A New Miniaturized Gas Sensor Based on Zener Diode Network Covered by Metal Oxide

Round 1

Reviewer 1 Report

The article "A new miniaturized gas sensor based on Zener diode network covered by metal oxide" is devoted to obtaining gas sensors with a new design. The work can be published in Micromachines after making minor changes:

1) The introduction to this article is quite complete and interesting, nevertheless, the authors refer only to 9 references, which is insufficient for a full-fledged article. It is necessary to supplement this section with other links.

2) A lot of abbreviations are used in the work, perhaps the authors need to decipher them at the beginning of the article.

3) The authors provide a micrograph of an AFM film of ZnO, it is necessary to provide data on the dispersion and other characteristics that can be calculated using this method (roughness and others). What method was used to determine the roughness of the film. What is the error?

4) It is not entirely clear from the text of the article when the authors talk about "doping level of the P + zone ...". How does doping take place?

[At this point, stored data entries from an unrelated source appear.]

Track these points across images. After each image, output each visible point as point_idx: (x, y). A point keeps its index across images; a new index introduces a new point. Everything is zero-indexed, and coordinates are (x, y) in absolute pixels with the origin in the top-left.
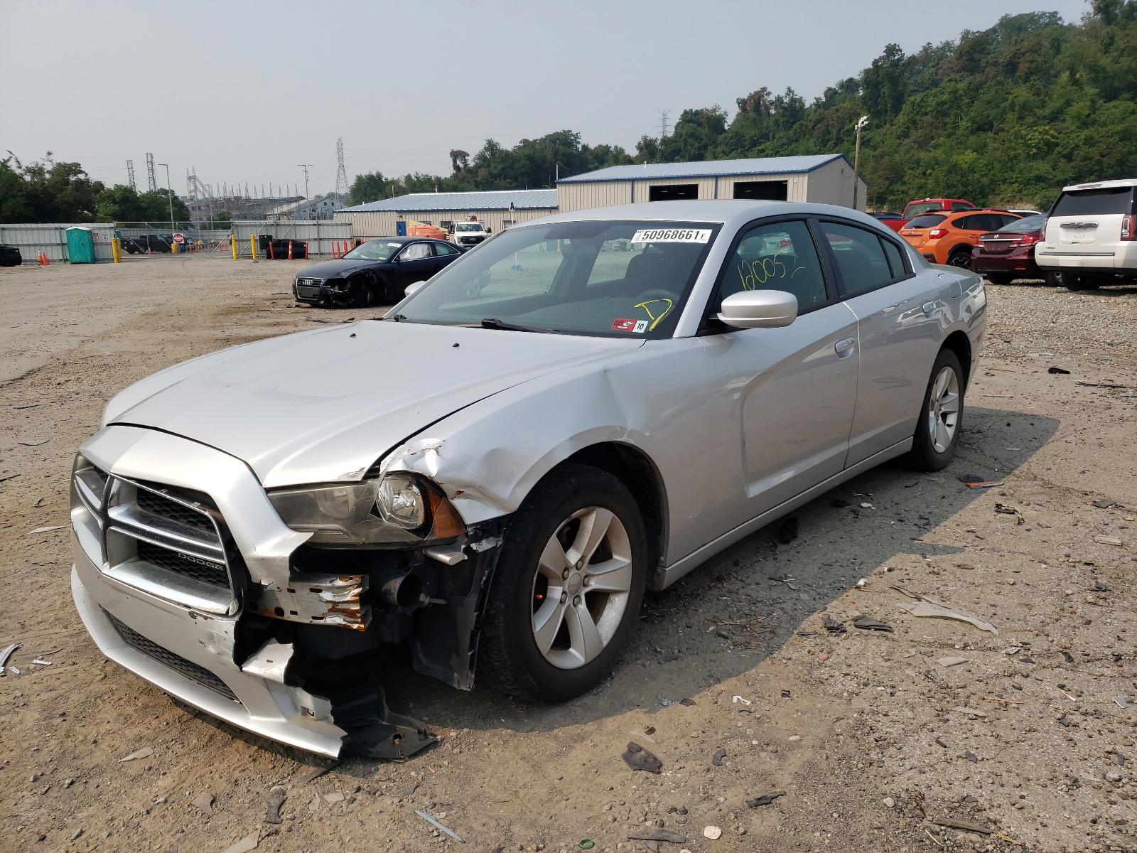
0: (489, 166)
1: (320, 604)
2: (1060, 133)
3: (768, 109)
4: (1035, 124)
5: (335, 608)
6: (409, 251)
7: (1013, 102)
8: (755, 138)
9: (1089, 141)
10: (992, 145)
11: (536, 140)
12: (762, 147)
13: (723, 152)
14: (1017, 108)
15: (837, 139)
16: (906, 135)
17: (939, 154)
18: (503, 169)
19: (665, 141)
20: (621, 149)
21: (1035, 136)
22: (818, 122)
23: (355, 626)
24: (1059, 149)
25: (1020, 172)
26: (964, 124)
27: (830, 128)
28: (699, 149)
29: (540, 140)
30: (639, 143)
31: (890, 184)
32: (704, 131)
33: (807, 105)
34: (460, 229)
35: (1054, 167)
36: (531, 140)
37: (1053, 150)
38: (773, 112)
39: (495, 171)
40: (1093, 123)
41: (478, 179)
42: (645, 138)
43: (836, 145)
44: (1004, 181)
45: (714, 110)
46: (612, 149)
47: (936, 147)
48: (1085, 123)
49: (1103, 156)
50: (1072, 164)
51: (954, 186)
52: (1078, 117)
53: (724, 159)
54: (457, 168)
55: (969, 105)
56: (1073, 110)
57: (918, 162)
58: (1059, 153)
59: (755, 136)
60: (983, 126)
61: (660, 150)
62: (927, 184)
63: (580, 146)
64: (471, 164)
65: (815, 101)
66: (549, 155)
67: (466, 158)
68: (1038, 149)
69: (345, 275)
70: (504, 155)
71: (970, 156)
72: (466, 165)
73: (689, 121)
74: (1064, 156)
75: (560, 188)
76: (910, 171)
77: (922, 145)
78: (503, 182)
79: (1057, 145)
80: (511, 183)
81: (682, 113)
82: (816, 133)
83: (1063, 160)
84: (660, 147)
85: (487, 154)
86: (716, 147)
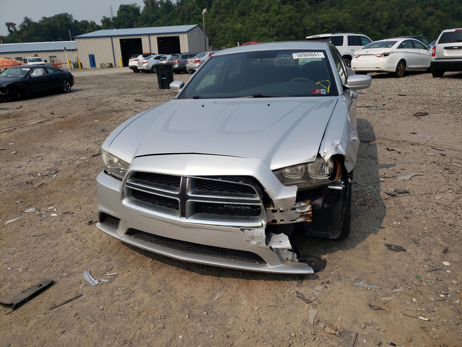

Due to the different Ga content in ZnO? It is necessary to describe this moment in more detail, if there were several samples, then you need to write about this in the experimental part.

5) Perhaps the following articles will be useful for citation in this work: doi.org/10.1016/j.mseb.2021.115233 and doi.org/10.1016/j.ceramint.2019.11.279.

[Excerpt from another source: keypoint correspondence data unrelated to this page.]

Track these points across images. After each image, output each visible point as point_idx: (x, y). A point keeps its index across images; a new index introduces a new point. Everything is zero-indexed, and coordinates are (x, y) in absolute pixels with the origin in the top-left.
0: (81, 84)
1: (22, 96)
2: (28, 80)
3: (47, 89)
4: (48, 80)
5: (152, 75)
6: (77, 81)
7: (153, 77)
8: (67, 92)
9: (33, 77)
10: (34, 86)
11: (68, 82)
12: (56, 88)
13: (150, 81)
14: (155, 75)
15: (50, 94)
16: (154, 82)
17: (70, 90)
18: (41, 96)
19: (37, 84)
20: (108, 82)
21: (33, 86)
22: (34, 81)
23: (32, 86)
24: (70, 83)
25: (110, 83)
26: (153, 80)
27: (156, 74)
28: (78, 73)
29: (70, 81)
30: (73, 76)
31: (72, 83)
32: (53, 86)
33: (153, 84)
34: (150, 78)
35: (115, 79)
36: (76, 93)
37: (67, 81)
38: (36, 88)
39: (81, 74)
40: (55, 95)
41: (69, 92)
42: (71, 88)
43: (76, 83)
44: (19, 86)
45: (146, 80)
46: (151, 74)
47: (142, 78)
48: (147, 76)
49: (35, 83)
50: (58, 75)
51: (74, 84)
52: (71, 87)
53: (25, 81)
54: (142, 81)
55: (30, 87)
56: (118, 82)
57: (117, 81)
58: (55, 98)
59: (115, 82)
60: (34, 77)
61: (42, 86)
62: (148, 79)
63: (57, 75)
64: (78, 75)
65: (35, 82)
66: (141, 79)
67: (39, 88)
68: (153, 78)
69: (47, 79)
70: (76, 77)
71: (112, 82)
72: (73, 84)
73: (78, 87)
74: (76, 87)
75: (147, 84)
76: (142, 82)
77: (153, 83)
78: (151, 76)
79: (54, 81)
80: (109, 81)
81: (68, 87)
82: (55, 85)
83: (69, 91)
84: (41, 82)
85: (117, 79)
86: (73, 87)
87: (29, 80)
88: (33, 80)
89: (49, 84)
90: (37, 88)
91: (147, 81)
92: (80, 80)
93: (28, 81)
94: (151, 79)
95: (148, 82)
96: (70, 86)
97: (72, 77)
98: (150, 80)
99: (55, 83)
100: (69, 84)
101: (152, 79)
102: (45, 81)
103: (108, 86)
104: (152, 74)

I would like to note that from time to time in the article, in different sections, various technological parameters or measurement conditions are given. These data should be presented in the experiment section. Also, pictures can be grouped so that all graphic data is in one place.

Author Response

Thank you so much for your comments and recommendations.

Point 1: References in introduction

Response 1: Thanks to your advises, we added few references of other articles that deal with low power consumption and miniaturized devices

Point 2: abbreviations

Response 2: All the abbreviations have been explained directly in the text (line 33-35).

Point 3: Roughness

Response 3: The grain size and the roughness were added. The description of the AFM experimental setup has been also added (line 194 to 206)

Point 4: Doping level of P+ zone

Response 4: The P+ zone concerns the polysilicon and not the ZnO:Ga sensitive layer. The device integrates two P+/N+ junctions (Zener diodes) head to tail made in a layer of polysilicon. The electrical behavior of these diodes (Zener voltage) is essentially driven by the lowest doping level of the p-type region (in our case) that’s why we decided to characterize different doping level at this stage. This p-type doping level is obtained by Boron inplantation after the polysilicon deposition by LPCVD process. This is what we try to explain in the section 2.2 (line 147).

Point 5: references

Response 5: Thank you very much: These two references have been added in our introduction

Concerning your remark concerning parameters and or test conditions, effectively we could concentrated all in one paragraph. That’s another way of presenting results, but we preferred to separate first electrical measurements of diodes and qualitative surface effects and then, in another section, sensor measurements with other parameters taken into account.

Reviewer 2 Report

The current manuscript describes a miniaturized gas sensor using a diode network. This work is quite interesting even though the sensing performance is not so impressive. I think it fits the scope of the Micromachines. I recommend to accept the manuscript after minor revision. My comments are as follow:

1. Literature about low power and miniaturized gas sensors should be added to the reference and the difference between these work and this work should be discussed in the introduction part . eg Sensors and Actuators B: Chemical, 2019, 301: 127067.; ACS Sensors, 2016, 1: 339-343.
2. The baseline of the sensor seems to draft a lot. How does the baseline behave for long term use. How is the stability of the sensor over time.

Author Response

The current manuscript describes a miniaturized gas sensor using a diode network. This work is quite interesting even though the sensing performance is not so impressive. I think it fits the scope of the Micromachines. I recommend to accept the manuscript after minor revision. My comments are as follow:

1. Literature about low power and miniaturized gas sensors should be added to the reference and the difference between these work and this work should be discussed in the introduction part . eg Sensors and Actuators B: Chemical, 2019, 301: 127067.; ACS Sensors, 2016, 1: 339-343.
2. The baseline of the sensor seems to draft a lot. How does the baseline behave for long term use. How is the stability of the sensor over time.

Thank you so much for your comments and recommendations.

Response 1: The references proposed have been added to our paper. Effectively, they should be cited as they deal with low power microheater and small gap Ti/Pt electrodes for gas sensors. We modified some sentences in introduction to add short comments about them (line 45 and 65)

Response 2: Yes you’re wright. Our first measurements under gas are presented in this paper just to demonstrate the proof of concept. Effectively, we did not wait long enough to wait for the sensor to stabilize before the first injection of gas but we can see in figure 12 that this stabilization can be achieved after 4-5 hours as for standard MOX sensors when they are started. Of course, some tests are in progress to confirm the way to enhance sensitivity and stability of our device knowing that these first results have been obtained at room temperature.